Scottish singer and broadcaster Mary Ann Kennedy today described the Shetland Folk Festival as “one of the jewels of the musical world, not just the folk world.”
After performing at the official opening of the 33rd festival, Mary Ann said: “People know it’s a big festival. You’ve got to make a big effort to get here but the reward is more than equal to that.”
And clearly many artists and fans agree. Prior to the festival’s 1pm opening session in Islesburgh the centre’s revolving doors were opened. People poured in to buy tickets and t-shirts and packed the upper seating area, while musicians with fiddles, guitars and double basses squeezed past, heading to the temporary bar or to Room 16 to see and hear the first band, Skerryvore, play.
“It’s exciting”, said one visitor as the session unfolded. Exciting, and pleasurable because musicians mix freely with fans, said one of the organisers Mhari Pottinger.

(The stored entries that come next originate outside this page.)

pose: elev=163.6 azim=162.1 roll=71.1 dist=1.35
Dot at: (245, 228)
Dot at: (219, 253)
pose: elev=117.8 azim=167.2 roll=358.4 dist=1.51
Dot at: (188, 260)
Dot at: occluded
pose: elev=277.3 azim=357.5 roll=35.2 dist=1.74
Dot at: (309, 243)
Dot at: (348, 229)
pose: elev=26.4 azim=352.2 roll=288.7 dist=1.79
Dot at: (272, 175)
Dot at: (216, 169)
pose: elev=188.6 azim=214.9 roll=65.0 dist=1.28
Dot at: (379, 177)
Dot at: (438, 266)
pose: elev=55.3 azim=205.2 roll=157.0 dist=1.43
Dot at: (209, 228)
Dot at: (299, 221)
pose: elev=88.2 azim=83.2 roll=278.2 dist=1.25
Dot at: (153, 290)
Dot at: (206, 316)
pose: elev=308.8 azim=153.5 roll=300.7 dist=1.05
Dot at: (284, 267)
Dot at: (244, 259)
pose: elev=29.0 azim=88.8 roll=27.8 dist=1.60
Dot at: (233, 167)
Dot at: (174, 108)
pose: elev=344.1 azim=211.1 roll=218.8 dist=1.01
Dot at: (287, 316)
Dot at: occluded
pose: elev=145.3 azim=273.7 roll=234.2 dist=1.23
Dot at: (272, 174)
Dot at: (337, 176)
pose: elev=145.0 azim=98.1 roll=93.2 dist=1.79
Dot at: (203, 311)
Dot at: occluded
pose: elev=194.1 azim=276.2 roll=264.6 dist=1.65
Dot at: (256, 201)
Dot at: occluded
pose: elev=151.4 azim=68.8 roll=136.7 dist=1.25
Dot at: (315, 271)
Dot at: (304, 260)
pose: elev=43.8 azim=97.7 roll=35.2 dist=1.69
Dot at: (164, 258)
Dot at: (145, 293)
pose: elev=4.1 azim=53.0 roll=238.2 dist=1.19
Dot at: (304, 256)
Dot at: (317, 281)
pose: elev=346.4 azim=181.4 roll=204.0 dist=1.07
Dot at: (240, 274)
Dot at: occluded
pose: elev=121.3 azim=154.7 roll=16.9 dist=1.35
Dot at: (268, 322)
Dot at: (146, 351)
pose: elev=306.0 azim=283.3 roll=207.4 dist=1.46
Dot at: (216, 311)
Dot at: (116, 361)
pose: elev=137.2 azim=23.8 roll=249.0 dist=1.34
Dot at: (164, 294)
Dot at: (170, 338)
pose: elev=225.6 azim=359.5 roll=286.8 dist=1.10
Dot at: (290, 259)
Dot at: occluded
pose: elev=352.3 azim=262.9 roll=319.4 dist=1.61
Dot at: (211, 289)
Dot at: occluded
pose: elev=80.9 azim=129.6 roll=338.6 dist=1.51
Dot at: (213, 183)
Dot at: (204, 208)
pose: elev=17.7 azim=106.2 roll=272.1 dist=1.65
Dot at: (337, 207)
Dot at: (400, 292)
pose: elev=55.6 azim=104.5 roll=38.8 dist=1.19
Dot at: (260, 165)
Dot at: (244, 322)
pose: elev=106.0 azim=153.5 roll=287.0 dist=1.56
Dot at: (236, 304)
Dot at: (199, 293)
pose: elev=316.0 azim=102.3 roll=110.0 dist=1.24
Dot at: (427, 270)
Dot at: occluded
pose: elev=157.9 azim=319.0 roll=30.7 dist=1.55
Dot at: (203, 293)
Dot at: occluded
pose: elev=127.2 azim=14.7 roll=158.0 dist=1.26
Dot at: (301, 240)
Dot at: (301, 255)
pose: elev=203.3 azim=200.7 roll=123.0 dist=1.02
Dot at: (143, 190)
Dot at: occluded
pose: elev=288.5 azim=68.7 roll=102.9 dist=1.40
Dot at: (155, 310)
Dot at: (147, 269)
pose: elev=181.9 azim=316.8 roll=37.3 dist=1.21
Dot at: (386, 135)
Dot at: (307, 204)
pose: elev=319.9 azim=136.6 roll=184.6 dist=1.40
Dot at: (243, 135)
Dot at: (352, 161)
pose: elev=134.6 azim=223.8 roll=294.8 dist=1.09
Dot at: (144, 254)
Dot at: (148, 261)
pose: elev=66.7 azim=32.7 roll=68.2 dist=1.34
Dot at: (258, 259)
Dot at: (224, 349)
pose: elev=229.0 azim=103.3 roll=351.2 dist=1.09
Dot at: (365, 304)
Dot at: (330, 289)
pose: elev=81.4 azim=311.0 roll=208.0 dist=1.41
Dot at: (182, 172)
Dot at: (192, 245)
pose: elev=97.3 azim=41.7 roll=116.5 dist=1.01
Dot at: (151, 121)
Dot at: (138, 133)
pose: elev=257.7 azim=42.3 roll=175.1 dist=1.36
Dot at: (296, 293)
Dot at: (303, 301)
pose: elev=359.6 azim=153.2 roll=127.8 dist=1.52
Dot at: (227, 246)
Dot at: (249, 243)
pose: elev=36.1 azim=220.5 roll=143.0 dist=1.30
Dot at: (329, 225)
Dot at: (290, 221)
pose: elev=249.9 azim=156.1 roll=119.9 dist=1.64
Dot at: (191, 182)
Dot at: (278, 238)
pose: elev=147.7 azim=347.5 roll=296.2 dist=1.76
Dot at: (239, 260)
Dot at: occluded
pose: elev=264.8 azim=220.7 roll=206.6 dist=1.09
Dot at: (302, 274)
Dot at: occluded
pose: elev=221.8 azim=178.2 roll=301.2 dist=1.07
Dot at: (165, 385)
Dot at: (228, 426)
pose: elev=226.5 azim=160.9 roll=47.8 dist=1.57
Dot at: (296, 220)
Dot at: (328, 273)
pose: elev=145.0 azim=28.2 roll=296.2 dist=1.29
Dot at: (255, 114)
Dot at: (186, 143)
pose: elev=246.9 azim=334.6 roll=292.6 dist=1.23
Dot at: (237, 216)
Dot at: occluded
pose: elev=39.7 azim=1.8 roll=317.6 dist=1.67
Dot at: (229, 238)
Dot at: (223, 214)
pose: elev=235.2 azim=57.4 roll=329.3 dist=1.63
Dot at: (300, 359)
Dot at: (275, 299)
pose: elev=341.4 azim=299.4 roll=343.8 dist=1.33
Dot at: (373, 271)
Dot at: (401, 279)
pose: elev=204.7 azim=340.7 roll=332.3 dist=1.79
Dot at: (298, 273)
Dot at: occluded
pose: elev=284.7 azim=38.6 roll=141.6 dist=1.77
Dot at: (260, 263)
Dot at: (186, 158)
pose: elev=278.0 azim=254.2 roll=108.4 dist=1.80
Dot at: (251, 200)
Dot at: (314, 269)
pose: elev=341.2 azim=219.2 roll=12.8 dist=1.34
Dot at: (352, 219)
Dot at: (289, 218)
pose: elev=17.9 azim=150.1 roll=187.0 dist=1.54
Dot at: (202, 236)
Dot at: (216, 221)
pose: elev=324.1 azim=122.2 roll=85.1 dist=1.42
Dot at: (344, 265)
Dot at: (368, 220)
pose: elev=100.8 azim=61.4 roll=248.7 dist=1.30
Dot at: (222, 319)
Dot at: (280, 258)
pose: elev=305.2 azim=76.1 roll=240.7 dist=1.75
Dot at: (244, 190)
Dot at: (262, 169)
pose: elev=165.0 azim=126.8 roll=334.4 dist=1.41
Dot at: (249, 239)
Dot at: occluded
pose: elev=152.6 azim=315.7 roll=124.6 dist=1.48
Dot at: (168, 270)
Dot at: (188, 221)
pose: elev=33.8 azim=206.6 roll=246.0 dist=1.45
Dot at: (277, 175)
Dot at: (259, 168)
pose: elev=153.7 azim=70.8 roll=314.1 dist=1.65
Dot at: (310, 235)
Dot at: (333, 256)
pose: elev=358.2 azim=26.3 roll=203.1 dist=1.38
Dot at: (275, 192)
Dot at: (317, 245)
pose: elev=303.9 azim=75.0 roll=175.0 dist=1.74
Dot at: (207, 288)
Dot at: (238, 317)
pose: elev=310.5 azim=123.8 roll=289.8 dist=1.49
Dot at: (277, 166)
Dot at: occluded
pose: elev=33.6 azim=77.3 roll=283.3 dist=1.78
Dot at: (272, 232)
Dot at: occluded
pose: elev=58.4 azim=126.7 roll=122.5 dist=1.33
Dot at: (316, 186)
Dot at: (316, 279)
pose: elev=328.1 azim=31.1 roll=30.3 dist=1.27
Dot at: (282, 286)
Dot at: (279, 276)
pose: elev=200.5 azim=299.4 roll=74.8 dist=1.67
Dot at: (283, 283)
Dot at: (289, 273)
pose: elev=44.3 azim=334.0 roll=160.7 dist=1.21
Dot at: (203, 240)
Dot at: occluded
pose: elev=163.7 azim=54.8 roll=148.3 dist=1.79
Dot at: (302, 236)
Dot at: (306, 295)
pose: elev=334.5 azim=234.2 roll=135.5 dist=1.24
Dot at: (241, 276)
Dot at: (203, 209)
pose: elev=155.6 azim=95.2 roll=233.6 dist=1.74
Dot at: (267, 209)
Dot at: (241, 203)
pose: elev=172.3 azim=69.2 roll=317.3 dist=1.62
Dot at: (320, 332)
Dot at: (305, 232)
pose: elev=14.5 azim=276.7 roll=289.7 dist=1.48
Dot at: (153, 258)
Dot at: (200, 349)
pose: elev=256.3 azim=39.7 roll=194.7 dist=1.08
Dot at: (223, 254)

Describing the event, she said: “We take over Islesburgh. Visitors can really become part of the festival. They make repeat visits, there’s something quite unique here that keeps drawing them back. There’s no backstage – at other festivals the good stuff happens backstage, here it’s for everyone to witness. Not many festivals have a club like this.”
It was through the camaraderie of the folk world that Chris Luedecke of Old Man Luedecke came to the isles. Clutching his banjo, he said of this, his first visit: “It’s really great. I met a bunch of the [Shetland] organisers at Cape Breton and hung out with them in Nova Scotia, where I live.
“I’m glad it’s a week [here] because I can spend quality time here, not moving about every day. It was impressive to arrive by boat, you get a sense of remoteness.”
Irish singer Niamh Ni Charra, who also plays fiddle and concertina, is in the isles for the first time with her own band (although she had visited previously). She said the atmosphere was important. “It’s one of my favourite festivals, it’s so well-organised. We’re here for a few days, we get to meet other musicians and hang out with them which is quite rare, at other places we fly in and fly out.” Being able to watch other acts during an evening means: “we’re being entertained ourselves, we think, ‘do we have to get up and play now?’”
And the audience plays a part in the enjoyment too. Niamh, who hails from Killarney, said: “People here have a huge tradition of music and are so knowledgeable. I prefer playing for an audience that loves music and appreciates their own culture, it’s an easy sell.”
Also from Ireland and playing their “first ever gig” as a new band are the Rambling Boys of Pleasure, who have a mix of Irish and American-style music, much self-penned. Guitarist and singer Alan Burke, who, with several of the other band members, has been to SFF before, said: “All the band are really looking forward to it. It’s off the beaten track and it’s great to see somewhere like this through music.”
He also praised the locals who come to see them: “None of this [music] goes over their heads. The audience recognises dance music and loves singing. It’s such a musical place and we enjoy playing through the age groups.”
Mary Ann Kennedy agreed about the locals helping to make the festival a great event. She said: “It’s special, coming into a community where music plays such an important part, and which is so welcoming to musicians who come from all over to take part.”
Recorded sessions and interviews will be distilled into two of her radio programmes, World Routes, to be broadcast on Sunday night on Radio 3.